HOW TO COMPLETE THIS TASK
Show each line of the data below that contains the word "tidak", copying every such line in full. Case counts.

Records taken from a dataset
==*==

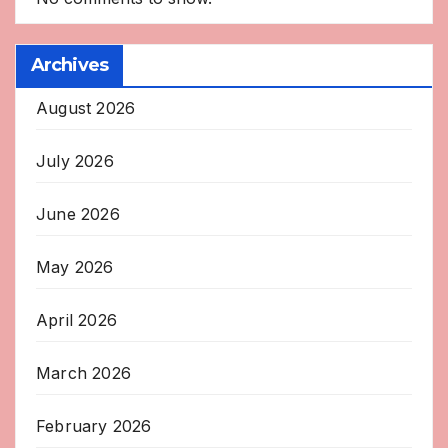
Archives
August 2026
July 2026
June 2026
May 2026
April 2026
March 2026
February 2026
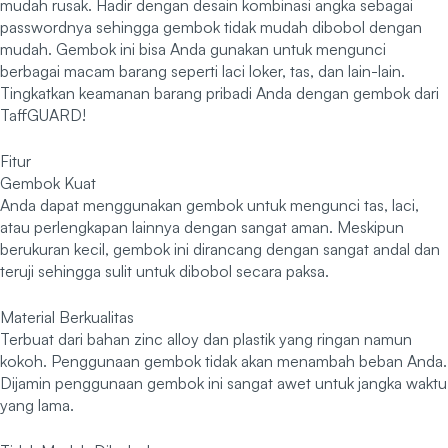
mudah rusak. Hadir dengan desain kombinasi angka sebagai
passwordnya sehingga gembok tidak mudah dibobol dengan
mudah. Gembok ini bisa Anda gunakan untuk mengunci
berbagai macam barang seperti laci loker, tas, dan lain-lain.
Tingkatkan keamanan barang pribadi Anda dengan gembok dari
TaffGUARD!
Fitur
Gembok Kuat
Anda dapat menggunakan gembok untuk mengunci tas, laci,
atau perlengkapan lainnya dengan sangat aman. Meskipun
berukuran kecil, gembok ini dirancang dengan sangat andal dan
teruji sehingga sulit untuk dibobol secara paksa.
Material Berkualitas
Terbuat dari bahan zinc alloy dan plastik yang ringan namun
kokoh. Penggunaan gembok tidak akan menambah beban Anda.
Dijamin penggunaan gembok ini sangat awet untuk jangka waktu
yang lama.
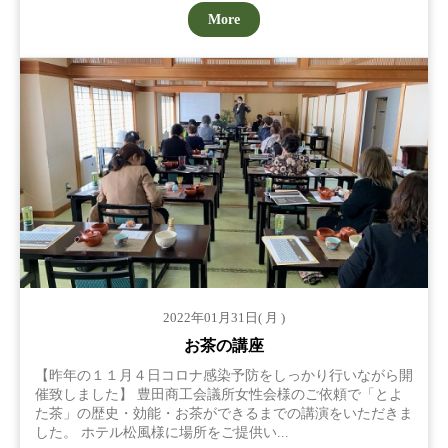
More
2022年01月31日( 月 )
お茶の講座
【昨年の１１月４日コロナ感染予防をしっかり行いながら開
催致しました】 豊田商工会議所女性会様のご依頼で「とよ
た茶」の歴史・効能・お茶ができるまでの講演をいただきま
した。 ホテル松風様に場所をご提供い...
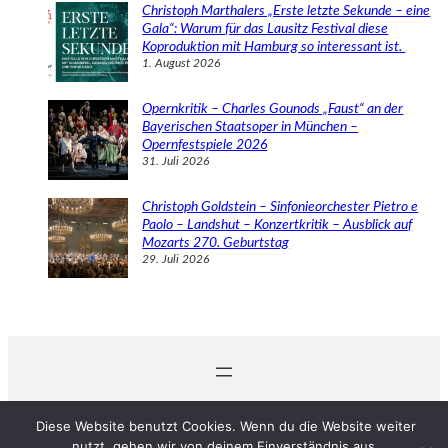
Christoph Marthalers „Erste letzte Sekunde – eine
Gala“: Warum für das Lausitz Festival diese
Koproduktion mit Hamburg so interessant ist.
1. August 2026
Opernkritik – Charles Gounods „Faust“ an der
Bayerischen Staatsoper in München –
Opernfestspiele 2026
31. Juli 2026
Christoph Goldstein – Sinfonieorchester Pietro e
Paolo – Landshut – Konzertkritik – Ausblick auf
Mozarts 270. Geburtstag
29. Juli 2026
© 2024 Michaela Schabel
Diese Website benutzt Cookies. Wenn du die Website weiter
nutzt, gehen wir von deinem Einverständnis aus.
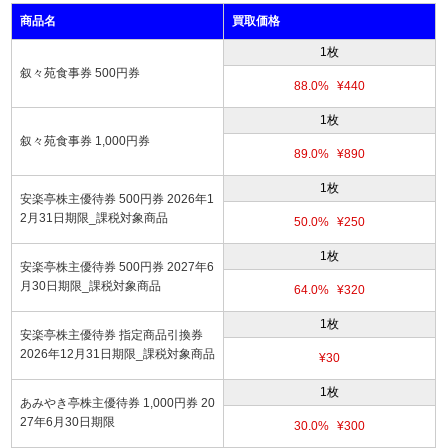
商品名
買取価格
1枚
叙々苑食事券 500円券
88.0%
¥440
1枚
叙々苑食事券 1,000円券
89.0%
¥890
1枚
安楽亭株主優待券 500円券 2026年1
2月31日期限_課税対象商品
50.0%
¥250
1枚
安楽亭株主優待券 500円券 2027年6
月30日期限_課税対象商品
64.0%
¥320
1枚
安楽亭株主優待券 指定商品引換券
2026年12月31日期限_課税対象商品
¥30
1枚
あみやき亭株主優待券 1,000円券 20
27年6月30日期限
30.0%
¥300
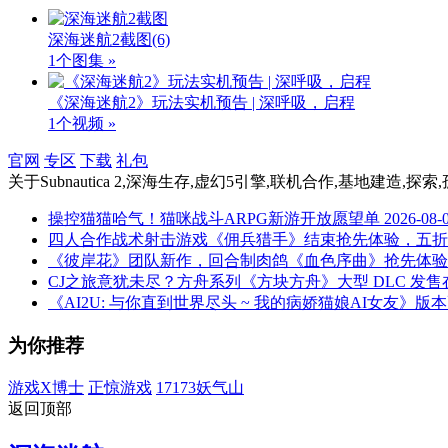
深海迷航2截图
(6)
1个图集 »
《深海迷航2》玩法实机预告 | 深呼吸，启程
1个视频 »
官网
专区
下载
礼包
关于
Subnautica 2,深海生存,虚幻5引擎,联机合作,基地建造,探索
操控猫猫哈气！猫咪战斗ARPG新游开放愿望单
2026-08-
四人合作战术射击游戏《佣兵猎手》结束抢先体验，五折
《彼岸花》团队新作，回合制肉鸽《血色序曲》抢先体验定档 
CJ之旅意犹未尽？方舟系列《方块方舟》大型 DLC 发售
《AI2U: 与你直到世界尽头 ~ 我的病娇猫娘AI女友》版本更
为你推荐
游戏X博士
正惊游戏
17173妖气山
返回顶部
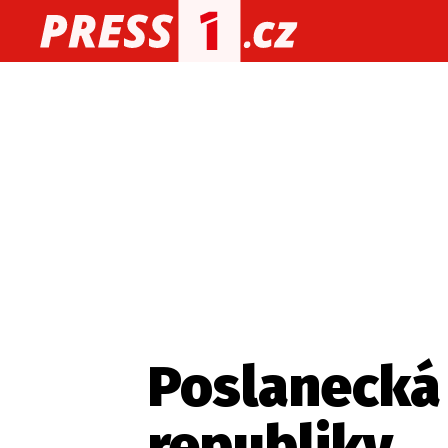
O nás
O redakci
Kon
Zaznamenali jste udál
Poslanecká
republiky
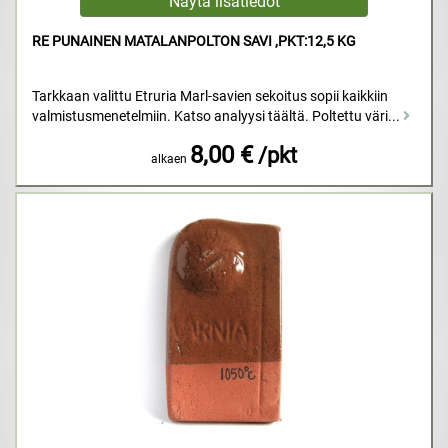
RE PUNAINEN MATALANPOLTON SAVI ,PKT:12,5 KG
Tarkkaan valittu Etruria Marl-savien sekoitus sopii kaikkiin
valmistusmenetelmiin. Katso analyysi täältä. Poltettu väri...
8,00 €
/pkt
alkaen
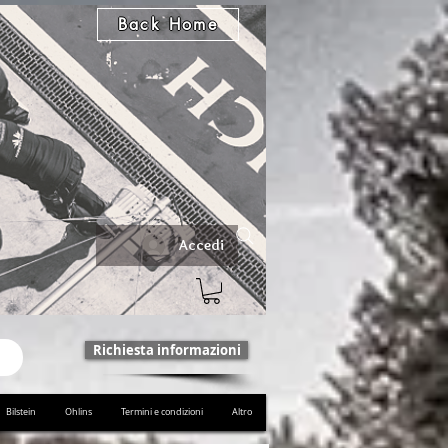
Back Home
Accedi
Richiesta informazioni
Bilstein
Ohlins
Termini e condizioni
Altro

==*==

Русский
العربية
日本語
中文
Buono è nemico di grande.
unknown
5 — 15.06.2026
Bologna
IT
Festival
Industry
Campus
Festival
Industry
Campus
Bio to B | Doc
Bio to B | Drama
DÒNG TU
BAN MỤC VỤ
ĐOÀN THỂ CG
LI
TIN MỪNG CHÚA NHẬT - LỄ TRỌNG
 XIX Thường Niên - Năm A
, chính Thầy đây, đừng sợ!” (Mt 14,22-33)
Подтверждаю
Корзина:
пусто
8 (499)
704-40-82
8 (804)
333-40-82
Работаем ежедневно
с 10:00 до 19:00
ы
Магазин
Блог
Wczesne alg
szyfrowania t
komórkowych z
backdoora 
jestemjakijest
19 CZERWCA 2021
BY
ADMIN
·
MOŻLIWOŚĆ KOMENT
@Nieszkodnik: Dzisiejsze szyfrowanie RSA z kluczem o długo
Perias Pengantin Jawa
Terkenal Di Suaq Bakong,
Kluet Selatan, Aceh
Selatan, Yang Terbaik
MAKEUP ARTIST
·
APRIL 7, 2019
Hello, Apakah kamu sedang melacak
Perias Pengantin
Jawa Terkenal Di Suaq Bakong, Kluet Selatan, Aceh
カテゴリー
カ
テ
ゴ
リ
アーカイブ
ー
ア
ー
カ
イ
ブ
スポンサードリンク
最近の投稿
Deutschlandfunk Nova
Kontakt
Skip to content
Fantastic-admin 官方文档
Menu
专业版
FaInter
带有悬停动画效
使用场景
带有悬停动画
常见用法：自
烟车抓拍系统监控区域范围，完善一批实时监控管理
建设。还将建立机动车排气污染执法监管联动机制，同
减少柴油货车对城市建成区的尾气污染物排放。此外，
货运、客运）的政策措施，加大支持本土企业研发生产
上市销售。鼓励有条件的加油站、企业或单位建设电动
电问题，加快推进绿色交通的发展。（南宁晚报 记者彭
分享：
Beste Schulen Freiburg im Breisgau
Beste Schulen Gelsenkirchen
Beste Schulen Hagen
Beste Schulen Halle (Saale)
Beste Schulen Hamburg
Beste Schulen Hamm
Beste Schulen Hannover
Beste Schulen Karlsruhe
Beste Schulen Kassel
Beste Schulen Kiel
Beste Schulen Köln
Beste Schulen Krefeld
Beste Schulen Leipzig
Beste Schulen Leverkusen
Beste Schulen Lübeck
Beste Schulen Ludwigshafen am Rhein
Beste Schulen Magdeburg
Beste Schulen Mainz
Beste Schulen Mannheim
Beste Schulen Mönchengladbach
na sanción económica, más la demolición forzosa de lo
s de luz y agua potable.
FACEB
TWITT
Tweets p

==*==

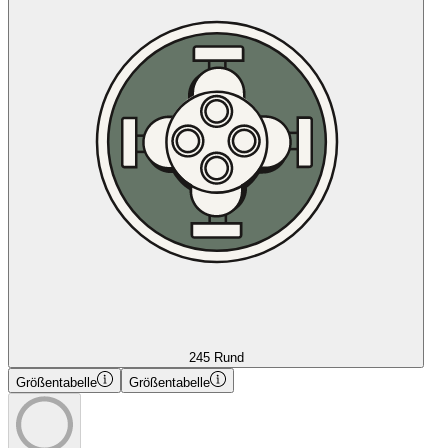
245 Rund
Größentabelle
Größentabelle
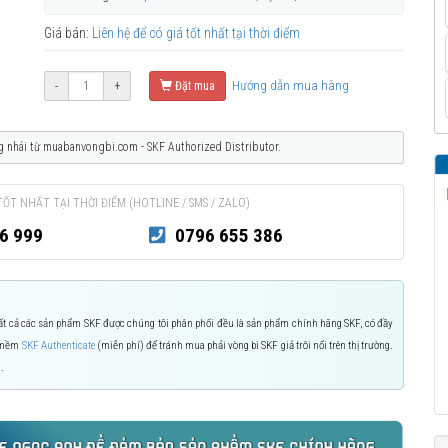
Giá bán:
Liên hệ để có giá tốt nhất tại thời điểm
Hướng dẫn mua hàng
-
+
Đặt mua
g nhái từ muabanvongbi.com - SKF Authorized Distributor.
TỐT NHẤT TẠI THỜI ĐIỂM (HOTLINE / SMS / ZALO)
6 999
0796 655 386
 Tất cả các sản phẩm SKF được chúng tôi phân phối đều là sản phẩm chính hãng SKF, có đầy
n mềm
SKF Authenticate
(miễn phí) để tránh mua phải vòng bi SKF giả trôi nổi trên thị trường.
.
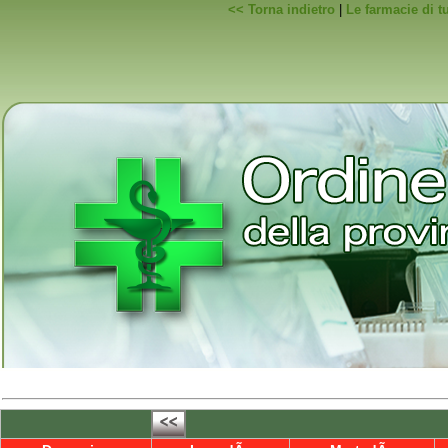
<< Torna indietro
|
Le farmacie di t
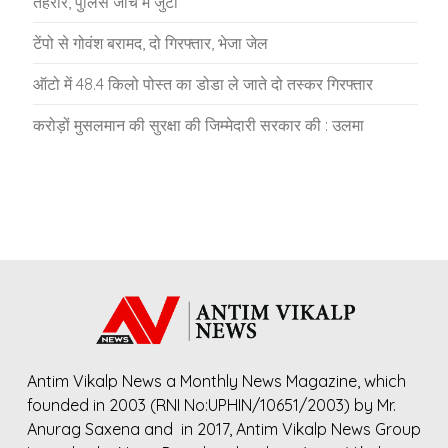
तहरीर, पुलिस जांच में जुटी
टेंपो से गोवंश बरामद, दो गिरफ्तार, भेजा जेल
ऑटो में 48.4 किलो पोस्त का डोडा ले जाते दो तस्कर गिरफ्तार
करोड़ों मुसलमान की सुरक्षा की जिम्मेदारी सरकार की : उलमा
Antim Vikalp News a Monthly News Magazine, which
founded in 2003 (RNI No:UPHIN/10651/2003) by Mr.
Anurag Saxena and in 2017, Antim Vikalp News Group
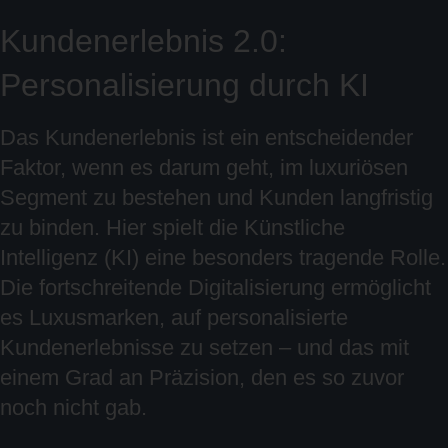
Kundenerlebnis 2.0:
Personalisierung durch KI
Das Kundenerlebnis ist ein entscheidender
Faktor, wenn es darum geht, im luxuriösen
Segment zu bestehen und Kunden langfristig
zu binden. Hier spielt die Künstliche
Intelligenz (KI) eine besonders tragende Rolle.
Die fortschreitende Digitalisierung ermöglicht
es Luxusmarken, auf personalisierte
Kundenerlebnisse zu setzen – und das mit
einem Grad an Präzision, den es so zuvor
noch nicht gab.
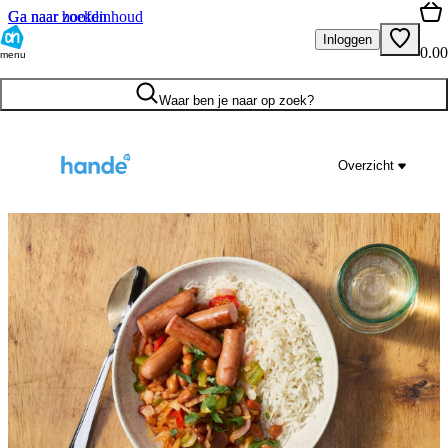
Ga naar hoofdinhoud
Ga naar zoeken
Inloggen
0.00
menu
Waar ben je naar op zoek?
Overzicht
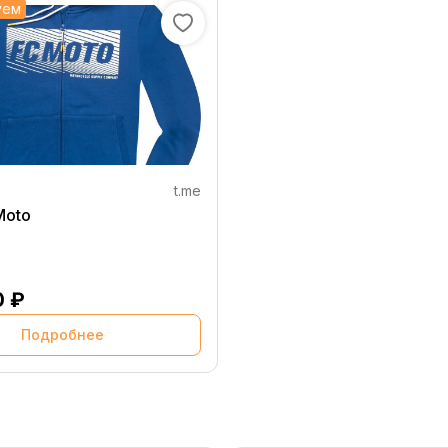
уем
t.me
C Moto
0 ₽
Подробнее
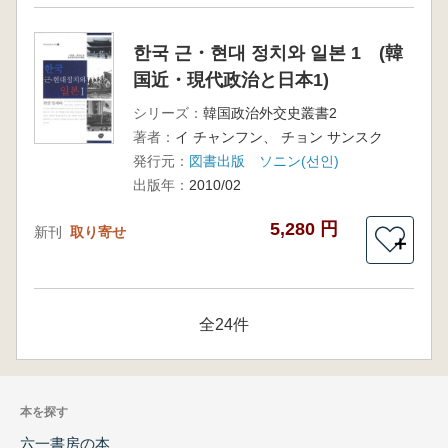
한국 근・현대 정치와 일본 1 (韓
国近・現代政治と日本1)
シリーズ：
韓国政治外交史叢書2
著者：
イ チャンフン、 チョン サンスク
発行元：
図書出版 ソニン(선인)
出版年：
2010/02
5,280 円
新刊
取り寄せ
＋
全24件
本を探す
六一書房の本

==*==

WRITTEN SOLUTION
passwordnya sehingga gembok tidak mudah dibobol dengan
kokoh. Penggunaan gembok tidak akan menambah beban Anda.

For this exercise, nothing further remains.